When a body moves under the influence of a constant power, the relationship between displacement and time can be established through the concept of power. Power (P) is defined as the rate at which work is done, and it can also be expressed in terms of force (F) and velocity (v) as $ P = F \cdot v $.

For a constant power P and assuming the force acts in the direction of the velocity, we can analyze how displacement (s) changes with time (t). Since force can also be written as $ F = \frac{d(mv)}{dt} $ for a constant mass m, this simplifies to $ F = m \frac{dv}{dt} $, because mass doesn't change with time for most cases.

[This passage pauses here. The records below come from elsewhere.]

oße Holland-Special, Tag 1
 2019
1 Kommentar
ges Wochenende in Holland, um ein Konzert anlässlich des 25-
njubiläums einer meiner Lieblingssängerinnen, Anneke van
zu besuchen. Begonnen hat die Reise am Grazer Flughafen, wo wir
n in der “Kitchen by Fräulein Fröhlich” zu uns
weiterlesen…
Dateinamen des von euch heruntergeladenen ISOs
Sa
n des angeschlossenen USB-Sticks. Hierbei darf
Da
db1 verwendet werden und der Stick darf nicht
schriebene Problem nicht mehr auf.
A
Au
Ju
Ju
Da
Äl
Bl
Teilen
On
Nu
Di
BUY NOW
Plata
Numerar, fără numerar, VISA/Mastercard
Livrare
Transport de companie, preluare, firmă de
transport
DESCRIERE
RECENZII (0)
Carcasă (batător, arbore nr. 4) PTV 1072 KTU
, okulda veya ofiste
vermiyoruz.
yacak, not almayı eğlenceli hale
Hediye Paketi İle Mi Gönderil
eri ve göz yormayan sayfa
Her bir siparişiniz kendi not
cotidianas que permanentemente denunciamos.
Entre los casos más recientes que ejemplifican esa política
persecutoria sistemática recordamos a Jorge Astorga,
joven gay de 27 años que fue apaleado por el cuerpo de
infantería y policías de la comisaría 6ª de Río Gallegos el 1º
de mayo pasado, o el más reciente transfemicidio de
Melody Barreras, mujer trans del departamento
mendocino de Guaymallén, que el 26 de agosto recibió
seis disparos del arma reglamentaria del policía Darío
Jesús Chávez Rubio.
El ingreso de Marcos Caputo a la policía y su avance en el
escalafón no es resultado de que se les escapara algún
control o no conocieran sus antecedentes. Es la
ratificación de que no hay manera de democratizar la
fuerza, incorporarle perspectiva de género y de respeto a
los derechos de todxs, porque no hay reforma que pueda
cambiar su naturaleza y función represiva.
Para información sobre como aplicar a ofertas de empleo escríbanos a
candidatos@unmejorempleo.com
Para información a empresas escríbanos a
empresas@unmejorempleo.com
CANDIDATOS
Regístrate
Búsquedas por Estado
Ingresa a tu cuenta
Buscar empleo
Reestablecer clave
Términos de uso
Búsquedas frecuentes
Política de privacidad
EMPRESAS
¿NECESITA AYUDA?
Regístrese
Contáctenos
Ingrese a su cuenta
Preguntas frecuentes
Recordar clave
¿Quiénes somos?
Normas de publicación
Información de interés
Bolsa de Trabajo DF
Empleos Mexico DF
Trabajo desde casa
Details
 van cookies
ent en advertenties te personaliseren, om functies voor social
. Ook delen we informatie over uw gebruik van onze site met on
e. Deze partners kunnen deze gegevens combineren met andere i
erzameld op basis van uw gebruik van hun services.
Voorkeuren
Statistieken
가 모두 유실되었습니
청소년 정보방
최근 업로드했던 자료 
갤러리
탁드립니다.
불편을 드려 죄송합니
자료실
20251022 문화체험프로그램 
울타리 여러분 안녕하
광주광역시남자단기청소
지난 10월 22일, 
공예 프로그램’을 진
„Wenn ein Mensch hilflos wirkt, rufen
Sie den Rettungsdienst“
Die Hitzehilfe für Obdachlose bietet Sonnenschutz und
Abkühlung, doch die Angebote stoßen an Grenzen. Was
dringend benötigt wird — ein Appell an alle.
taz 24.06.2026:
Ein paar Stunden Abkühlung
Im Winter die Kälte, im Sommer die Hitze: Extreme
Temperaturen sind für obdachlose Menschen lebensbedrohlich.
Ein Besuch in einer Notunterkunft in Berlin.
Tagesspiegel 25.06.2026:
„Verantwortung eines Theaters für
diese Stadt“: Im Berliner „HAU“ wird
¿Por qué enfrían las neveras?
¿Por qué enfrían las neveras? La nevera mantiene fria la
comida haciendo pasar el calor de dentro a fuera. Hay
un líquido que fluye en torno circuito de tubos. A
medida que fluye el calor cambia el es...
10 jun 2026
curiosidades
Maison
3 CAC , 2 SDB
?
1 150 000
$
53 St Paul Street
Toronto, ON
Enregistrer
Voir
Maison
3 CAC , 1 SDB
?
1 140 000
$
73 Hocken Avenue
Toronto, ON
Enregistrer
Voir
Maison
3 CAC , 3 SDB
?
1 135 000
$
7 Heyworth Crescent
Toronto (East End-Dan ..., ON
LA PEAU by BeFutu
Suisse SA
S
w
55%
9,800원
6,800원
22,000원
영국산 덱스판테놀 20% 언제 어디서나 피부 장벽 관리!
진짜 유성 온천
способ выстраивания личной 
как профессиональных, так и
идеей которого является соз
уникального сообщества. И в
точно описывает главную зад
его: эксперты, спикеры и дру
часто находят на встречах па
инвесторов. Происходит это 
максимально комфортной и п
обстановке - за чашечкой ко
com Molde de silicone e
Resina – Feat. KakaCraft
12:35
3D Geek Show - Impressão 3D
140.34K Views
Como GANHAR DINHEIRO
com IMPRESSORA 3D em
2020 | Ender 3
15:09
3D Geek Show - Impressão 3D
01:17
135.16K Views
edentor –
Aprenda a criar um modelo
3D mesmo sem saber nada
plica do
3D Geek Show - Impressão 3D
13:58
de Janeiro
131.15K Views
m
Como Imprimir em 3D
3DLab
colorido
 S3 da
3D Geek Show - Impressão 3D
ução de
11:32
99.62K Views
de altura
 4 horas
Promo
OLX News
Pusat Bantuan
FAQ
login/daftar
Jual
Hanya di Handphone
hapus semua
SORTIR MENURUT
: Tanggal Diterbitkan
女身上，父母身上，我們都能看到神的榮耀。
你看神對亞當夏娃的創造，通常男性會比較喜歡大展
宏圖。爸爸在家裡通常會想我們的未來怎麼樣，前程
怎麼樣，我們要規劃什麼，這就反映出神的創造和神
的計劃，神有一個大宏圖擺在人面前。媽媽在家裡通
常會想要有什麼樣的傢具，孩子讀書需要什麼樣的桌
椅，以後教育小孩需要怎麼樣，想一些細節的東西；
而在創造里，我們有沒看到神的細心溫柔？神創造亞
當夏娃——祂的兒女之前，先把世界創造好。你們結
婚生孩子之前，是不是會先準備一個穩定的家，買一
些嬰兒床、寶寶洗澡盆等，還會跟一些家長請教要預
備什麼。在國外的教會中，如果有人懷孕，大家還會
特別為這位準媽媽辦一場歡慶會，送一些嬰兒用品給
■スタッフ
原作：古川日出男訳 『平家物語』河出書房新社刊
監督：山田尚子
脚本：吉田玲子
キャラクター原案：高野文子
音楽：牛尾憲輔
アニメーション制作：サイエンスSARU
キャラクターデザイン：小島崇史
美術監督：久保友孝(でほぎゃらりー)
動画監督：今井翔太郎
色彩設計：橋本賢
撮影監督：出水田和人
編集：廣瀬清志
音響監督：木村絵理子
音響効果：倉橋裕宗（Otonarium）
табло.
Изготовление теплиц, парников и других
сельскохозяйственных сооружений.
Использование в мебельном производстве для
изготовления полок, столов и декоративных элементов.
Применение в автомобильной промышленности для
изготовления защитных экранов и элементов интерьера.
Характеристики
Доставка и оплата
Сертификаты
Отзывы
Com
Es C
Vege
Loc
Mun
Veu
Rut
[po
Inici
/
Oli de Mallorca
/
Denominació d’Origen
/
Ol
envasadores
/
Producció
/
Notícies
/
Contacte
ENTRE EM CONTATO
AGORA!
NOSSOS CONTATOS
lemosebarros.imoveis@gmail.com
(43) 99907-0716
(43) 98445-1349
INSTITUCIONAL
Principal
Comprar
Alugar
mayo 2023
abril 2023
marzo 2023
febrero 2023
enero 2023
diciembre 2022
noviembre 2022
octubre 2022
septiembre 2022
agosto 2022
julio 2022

Integrating force over a distance gives work (W), and power is the rate of doing work, thus we can connect these concepts.

The kinetic energy (K.E) of the body is given by $ K.E = \frac{1}{2}mv^2 $, and the work done by the force is equal to the change in kinetic energy. Considering power is constant, $ P = \frac{dW}{dt} = \frac{d(\frac{1}{2}mv^2)}{dt} $. Rearranging terms to focus on velocity and integrating with respect to time will give us a relation involving velocity and time.

For a constant mass system, and using $ P = F \cdot v = m \cdot a \cdot v = m \cdot \frac{dv}{dt} \cdot v $, and knowing that $ P = \text{constant} $, we rearrange to find the relationship between velocity and time.

Given $ P = m \cdot v \cdot \frac{dv}{dt} $, we rearrange to $ \frac{P}{m} dt = v dv $. Integrating both sides where the initial condition is when $ t = 0, v = 0 $, we get $ \frac{P}{m} t = \frac{1}{2} v^2 $, solving for $ v $ gives $ v \propto t^{1/2} $, so $ v = k \cdot t^{1/2} $ for some constant $ k $.

The displacement $ s $ is obtained by integrating the velocity with respect to time, $ s = \int v dt = \int k \cdot t^{1/2} dt = \frac{2}{3}k \cdot t^{3/2} $. Therefore, the displacement $ s $ is proportional to $ t^{3/2} $.

The correct answer is Option B, $ t^{3/2} $.